Because of climate change, we are told that there is a likelihood of these events becoming more frequent. Fire season has always been a part of life in CA, but now the season has extended in both directions. The unease I feel is partly a result of the knowledge that there are millions of Americans who still do not take this threat (i.e. climate change) seriously. Woe unto them and woe unto us. Their denial means we all face a more precarious future, living on the edge of fire, hurricanes, flooding etc. that will present more and more challenges and bring with it more tragedy.

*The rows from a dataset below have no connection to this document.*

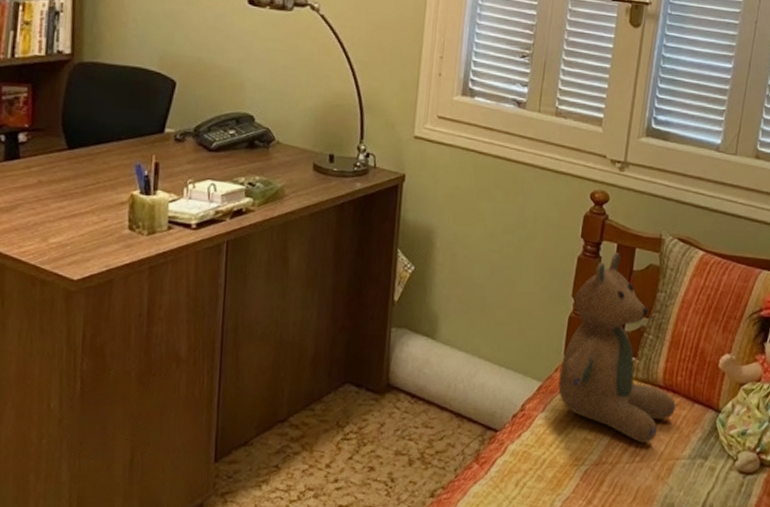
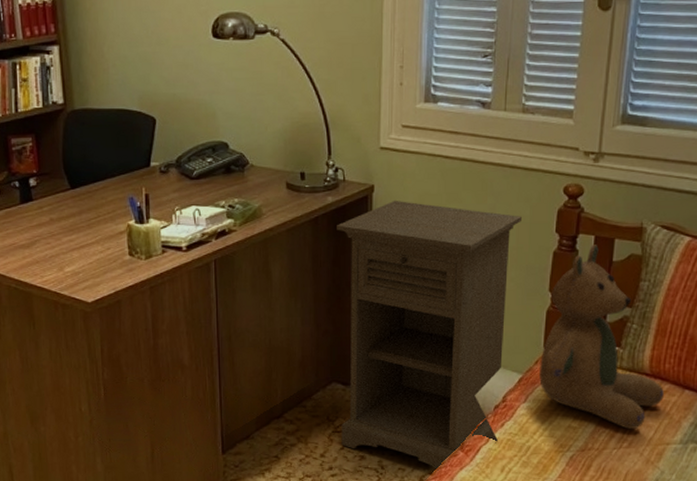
nightstand: none [350,193,549,485] -> present [337,201,522,471]

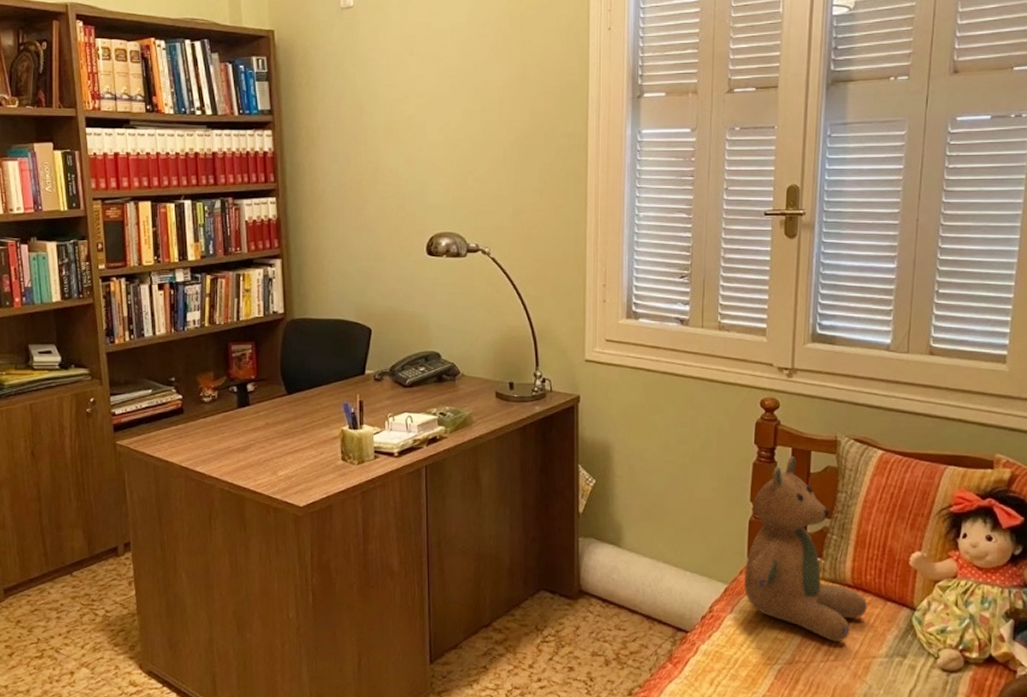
nightstand: present [337,201,522,471] -> none [544,411,721,683]

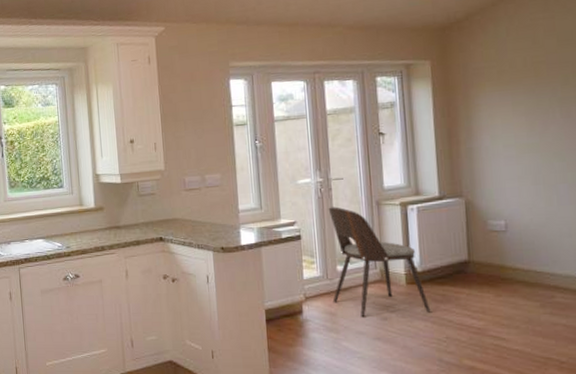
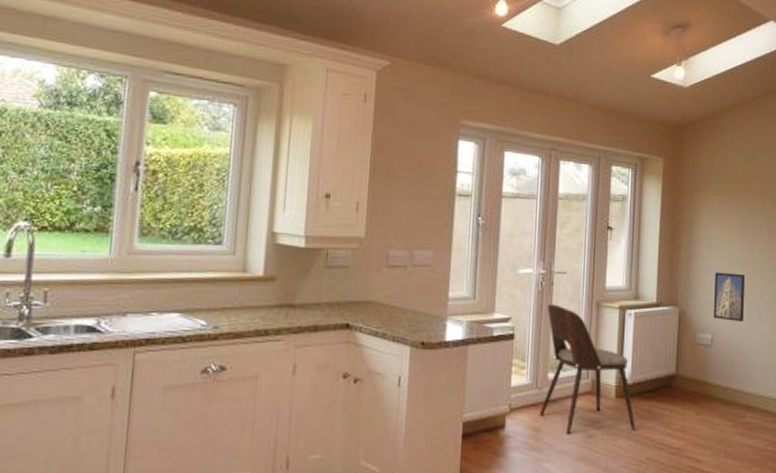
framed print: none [502,159,541,206] -> present [714,272,746,322]

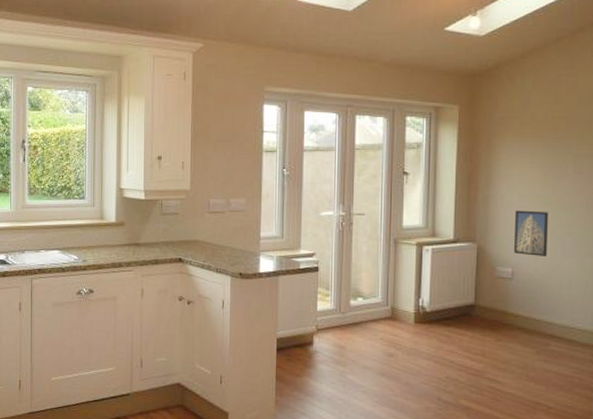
dining chair: present [539,304,636,433] -> none [343,241,435,352]

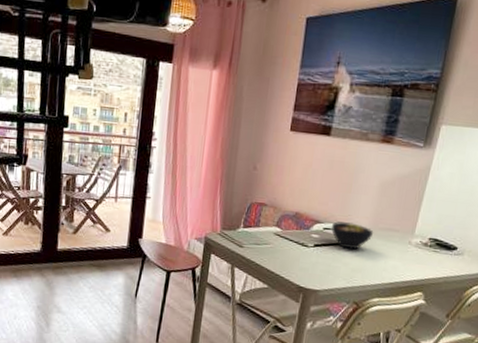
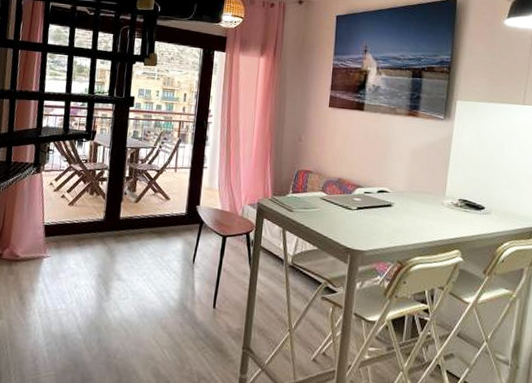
bowl: present [331,221,374,250] -> none [372,186,409,212]

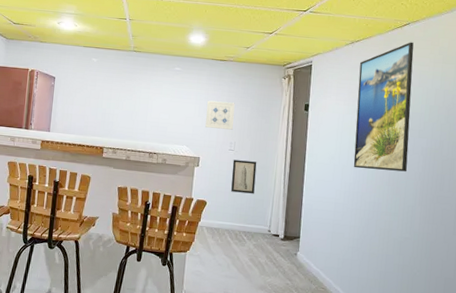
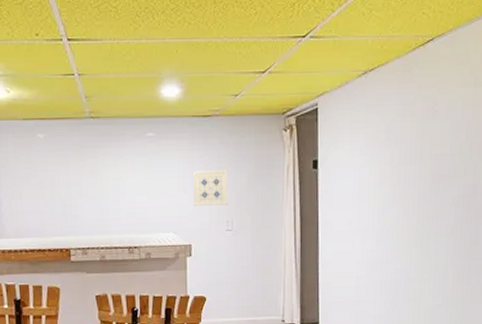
wall art: present [231,159,257,194] -> none [232,240,261,281]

Please, please pay attention.


Dianne Vapnek

In an attempt to slow life's quickening pace, I'm writing to share my personal perspective on the aging process, its dilemmas, the humorous self-deception, the insights and the adventure of it all. I spent the bulk of my time in beautiful Santa Barbara, CA, but manage to get to NYC a few times times a year. I've been a dancer/dance teacher and dance supporter almost all my life. For the past20years, I help create and produce a month-long creative residency in Santa Barbara for contemporary American choreographers and their dancers. It's been incredibly gratifying. This year, I decided it's time to retire! Big change. I also now spend several weeks a year in Kyoto Japan, residing for several weeks in the spring and the fall. I've been magnetically attracted to Japan for many years. Now I live out a dream to live there part-time.


  • Carol Palladini says:

    Thanks for your blog, Dianne. While I feel relief that we no longer live in SB, or the ranch in Ojai, I feel very sad for the beauty that has been burned. People will now rebuild with fireproof structures and roofs,and life will go on, though the sad memories of beloved homes will always be there.
    I wish you and yours health and happiness in the new year. Hugs, Carol

  • Ann Starck says:

    Please tell me have packed at least a “go” suitcase. The news last night (Mon) was scarier. Ann

  • Judi Miller Wallner says:

    Well said Dianne. I got off the phone with you and when I went to bed last night my mind went to our very old, dying and precariously balanced pine trees. We live in what is called “The Woods.” A fire would just rip through our neighborhood as in addition to the trees, many including us have wood shingle roofs. The threat to our survival in a country run by a mad man and the effects of global warming has made life reminiscent of childhood when we were taught to duck and cover under our desks. The sense of a threat permeated our lives and it still does. Tranquility feels a long ways away.

  • devapnek says:

    Thanks, Margaret. I hope you’re right. I can’t imagine how exhausting it must be to work the front lines of this fire. BTW, your paintings are beautiful!

  • My brother and his family live in Ventura and they have been safe so far. I have never seen fires this late in the season 🙁 I am expecting my husband to be called on a security assignment at any point. My son-in-law just left today as part of a crew that does the chipping and clean-up after the fire goes through. People don’t realize how fast and furious these fires can move. The vegetation in So. Cal. actually “spits” balls of fire as it burns, my husband has been on enough fires to see how this occurs. Stay safe, hopefully there will be containment and some sense of normalcy soon.